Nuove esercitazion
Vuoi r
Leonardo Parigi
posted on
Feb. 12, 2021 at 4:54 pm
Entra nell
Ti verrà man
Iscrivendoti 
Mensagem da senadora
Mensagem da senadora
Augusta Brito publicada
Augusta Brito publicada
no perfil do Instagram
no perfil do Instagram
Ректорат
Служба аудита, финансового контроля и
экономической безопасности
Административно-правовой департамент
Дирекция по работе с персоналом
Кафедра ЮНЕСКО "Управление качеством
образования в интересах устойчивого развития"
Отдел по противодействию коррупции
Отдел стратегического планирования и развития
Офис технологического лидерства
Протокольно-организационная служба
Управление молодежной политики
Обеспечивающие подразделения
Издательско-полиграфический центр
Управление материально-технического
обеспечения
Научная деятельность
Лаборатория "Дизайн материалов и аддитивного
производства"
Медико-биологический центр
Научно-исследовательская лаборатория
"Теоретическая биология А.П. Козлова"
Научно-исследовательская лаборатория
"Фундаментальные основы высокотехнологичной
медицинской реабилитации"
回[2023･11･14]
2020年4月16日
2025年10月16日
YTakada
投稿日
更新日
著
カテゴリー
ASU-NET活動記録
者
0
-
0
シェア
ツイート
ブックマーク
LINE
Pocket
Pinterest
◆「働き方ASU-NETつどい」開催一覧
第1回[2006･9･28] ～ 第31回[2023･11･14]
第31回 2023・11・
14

Activity: Beginning with the line containing "2025年10月16日" and ending with the last line of the listing above, return every line exactly and nothing else.

Output of the exercise:
2025年10月16日
YTakada
投稿日
更新日
著
カテゴリー
ASU-NET活動記録
者
0
-
0
シェア
ツイート
ブックマーク
LINE
Pocket
Pinterest
◆「働き方ASU-NETつどい」開催一覧
第1回[2006･9･28] ～ 第31回[2023･11･14]
第31回 2023・11・
14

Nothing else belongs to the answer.